It was 9:47 in the morning this past July and room 208 was almost full, or at least it seemed to be. The themes presented at the “Managing Complex Commons” session attracted a good crowd. It was the last day of the biannual conference in Cheltenham, England, organized by the International Association for the Study of the Commons.I was the fifth and last presenter in that session and my turn had come.

I bet you can imagine my nerves: being at my first global conference and having a short 15-minunte presentation, in English, following all these researches, Ph.D students and academics — and me a beginner on the “Commons” topics. Fikret Berkes and E. Pinkerton, two of the most well-known international fisheries ‘gurus’, were in the room. Last year, I started reading some of their publications and since then I had become, kind of, a fan of theirs. So there was some excitement too.

In my presentation, I shared my experience of the Fisheries Fellows program — living for 18 months in the rural village of Agua Verde, Mexico, some results to date, and how important it is to focus on short-term goals so the long-term goal (i.e. sustainable fisheries) can become a reality.


Participants from Latin America who attened the conference

There’s an article that I’ll share with you soon that was created in collaboration with Amy Hudson Weaver, of the Mexican conservation organization Niparaja, and Cynthia Mayoral Brown, Rare’s Director of the Fisheries Fellows program. The presentation of this article in the conference was congratulated and some people were amazed about the time and resources we are investing in the Fisheries Fellows Program.

There were only two questions at the end. “How was your introduction to the community? …I mean how did the fishermen receive you?” and the other referred to the time when the fellow leaves the community “how are you going to ensure that the job you are doing keeps on…”.
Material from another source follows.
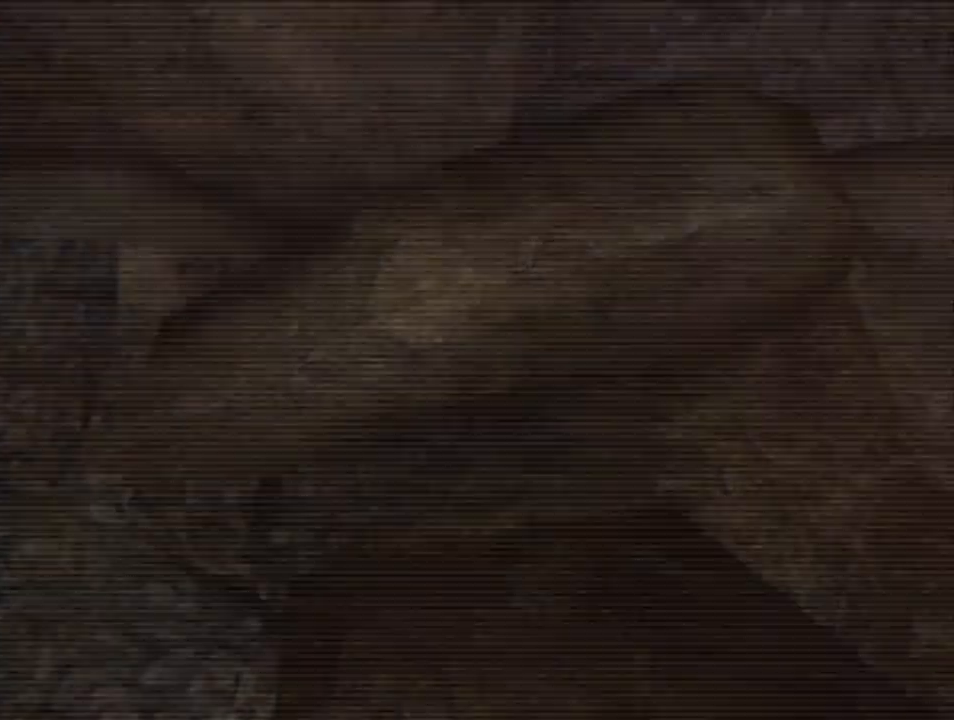
{"buttons": ["L1"], "left_stick": "up-left", "right_stick": "center", "events": [[383, "left_stick", "up-left"], [417, "L1", "down"]]}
My introduction into the community was easy. The community was expecting a fellow because the program did a survey and worked with the community before we arrived. But, I think the personalities of the fellows had a lot of influence. I can tell you now that I felt accepted from the very first moment I began. Now the fishers I worked with are like family to me.

Answering the second question was a little bit tough, but that’s something that we have been thinking about since the program started. We are trying to build capacities and increase knowledge so in the future the fishermen keep growing by themselves.
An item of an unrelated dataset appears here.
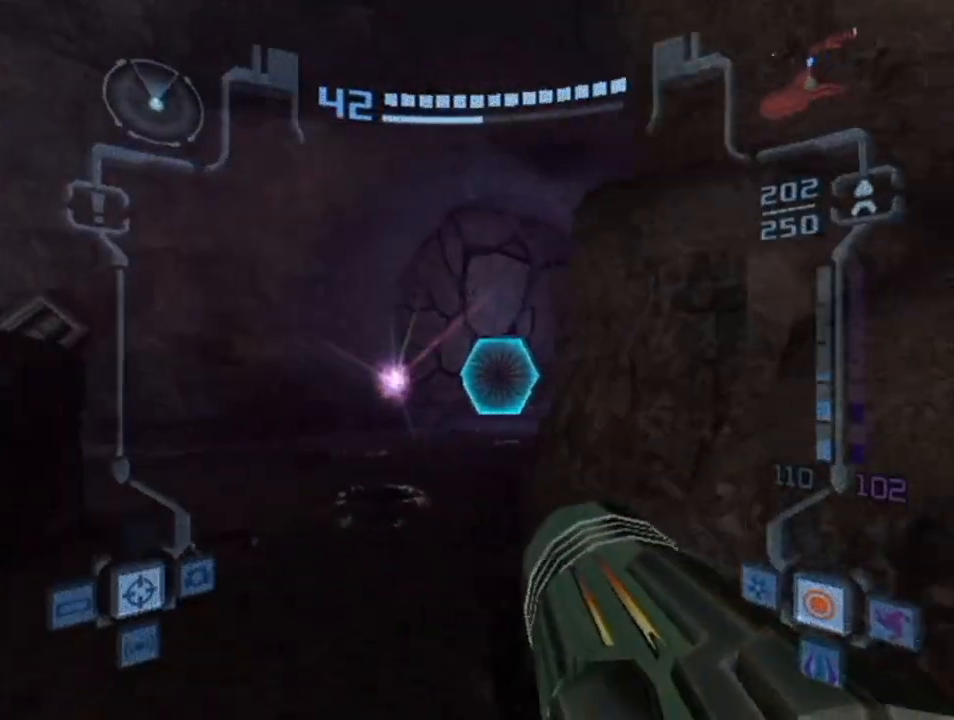
{"buttons": ["L1"], "left_stick": "up", "right_stick": "center", "events": [[17, "A", "down"], [17, "left_stick", "up"], [200, "A", "up"], [233, "X", "down"], [317, "X", "up"]]}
That week in England was one of the most interesting moments in my life, in my career as an Oceanographer and/or as a Fisheries fellow. I had the chance to talk to people all around the world, working in such different areas, like forestry, atmosphere, water, waste and even with the internet — but all regarding the common resources view.  I think all fisheries fellows are just beginning, but we should be proud that we’re addressing one of the global challenges and hopefully, if it succeeds, the Fisheries Fellows Program can be replicated in another part of the world.

 

The Sea and the Desert

Friday, April 20th, 2007

Fisheries fellow Salvador Rodriguez Van Dyck describes his work in the small village of Agua Verde in Baja California Sur.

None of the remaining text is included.